**Task to complete**:
Beneath this line are the data; copy exactly the part of them that opens with the line containing "index pip: (902, 685)" and closes with the line containing "index tip: (743, 294)", and only that part.

**Pose estimation data**:
####################
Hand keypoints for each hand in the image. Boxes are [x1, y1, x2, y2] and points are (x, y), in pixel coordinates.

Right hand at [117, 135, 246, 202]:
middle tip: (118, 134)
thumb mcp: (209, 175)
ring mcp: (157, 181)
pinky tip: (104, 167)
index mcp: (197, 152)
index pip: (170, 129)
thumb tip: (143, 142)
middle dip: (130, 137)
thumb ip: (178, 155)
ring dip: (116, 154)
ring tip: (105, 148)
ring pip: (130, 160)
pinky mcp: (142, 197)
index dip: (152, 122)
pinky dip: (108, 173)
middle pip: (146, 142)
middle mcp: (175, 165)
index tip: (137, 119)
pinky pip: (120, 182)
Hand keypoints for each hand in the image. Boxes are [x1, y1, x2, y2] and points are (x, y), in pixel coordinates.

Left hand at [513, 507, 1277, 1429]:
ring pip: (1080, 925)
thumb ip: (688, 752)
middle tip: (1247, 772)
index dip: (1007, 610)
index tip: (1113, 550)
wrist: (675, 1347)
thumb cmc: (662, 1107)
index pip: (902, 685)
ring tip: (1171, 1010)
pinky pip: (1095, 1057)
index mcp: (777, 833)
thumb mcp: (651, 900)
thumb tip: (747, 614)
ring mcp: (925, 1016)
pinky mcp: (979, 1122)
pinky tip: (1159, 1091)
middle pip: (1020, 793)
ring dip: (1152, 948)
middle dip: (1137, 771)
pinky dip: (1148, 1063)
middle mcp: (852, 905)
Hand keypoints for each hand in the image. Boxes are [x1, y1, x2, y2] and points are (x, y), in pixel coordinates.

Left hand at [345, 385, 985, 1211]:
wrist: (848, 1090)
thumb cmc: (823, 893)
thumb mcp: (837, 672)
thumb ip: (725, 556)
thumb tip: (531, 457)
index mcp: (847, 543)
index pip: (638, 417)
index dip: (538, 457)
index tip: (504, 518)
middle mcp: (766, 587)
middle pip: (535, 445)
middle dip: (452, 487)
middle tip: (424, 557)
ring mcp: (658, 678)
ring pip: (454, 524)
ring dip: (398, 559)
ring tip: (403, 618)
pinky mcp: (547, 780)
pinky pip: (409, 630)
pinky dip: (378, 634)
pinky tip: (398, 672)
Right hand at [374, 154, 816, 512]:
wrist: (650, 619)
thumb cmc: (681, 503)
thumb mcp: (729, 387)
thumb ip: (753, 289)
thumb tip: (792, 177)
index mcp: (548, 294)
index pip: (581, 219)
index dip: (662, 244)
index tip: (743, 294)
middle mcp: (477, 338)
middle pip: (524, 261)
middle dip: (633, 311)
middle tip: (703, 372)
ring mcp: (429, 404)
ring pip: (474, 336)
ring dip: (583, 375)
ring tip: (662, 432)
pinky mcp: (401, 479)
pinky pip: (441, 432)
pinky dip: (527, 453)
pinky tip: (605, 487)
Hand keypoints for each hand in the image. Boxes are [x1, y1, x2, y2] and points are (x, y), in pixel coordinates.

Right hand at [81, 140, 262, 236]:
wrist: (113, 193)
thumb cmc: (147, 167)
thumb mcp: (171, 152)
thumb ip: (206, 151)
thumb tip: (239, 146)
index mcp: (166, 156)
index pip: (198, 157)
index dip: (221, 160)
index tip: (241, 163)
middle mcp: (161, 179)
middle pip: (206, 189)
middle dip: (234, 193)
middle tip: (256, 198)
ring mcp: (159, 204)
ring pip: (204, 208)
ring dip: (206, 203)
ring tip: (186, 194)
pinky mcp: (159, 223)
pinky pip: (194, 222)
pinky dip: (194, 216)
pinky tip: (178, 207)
####################
**Final answer**:
index pip: (902, 685)
ring tip: (1171, 1010)
pinky pip: (1095, 1057)
index mcp: (777, 833)
thumb mcp: (651, 900)
thumb tip: (747, 614)
ring mcp: (925, 1016)
pinky mcp: (979, 1122)
pinky tip: (1159, 1091)
middle pip: (1020, 793)
ring dip: (1152, 948)
middle dip: (1137, 771)
pinky dip: (1148, 1063)
middle mcp: (852, 905)
Hand keypoints for each hand in the image. Boxes are [x1, y1, x2, y2] and points are (x, y), in pixel coordinates.

Left hand at [345, 385, 985, 1211]:
wrist: (848, 1090)
thumb cmc: (823, 893)
thumb mcp: (837, 672)
thumb ip: (725, 556)
thumb tip: (531, 457)
index mcp: (847, 543)
index pip: (638, 417)
index dip: (538, 457)
index tip: (504, 518)
middle mcp: (766, 587)
middle pip: (535, 445)
middle dip: (452, 487)
middle tip: (424, 557)
ring mcp: (658, 678)
ring pip: (454, 524)
ring dip: (398, 559)
ring tip: (403, 618)
pinky mcp: (547, 780)
pinky pip: (409, 630)
pinky dip: (378, 634)
pinky tip: (398, 672)
Right hand at [374, 154, 816, 512]:
wrist: (650, 619)
thumb cmc: (681, 503)
thumb mcp: (729, 387)
thumb ip: (753, 289)
thumb tip: (792, 177)
index mcp: (548, 294)
index pip: (581, 219)
index dip: (662, 244)
index tip: (743, 294)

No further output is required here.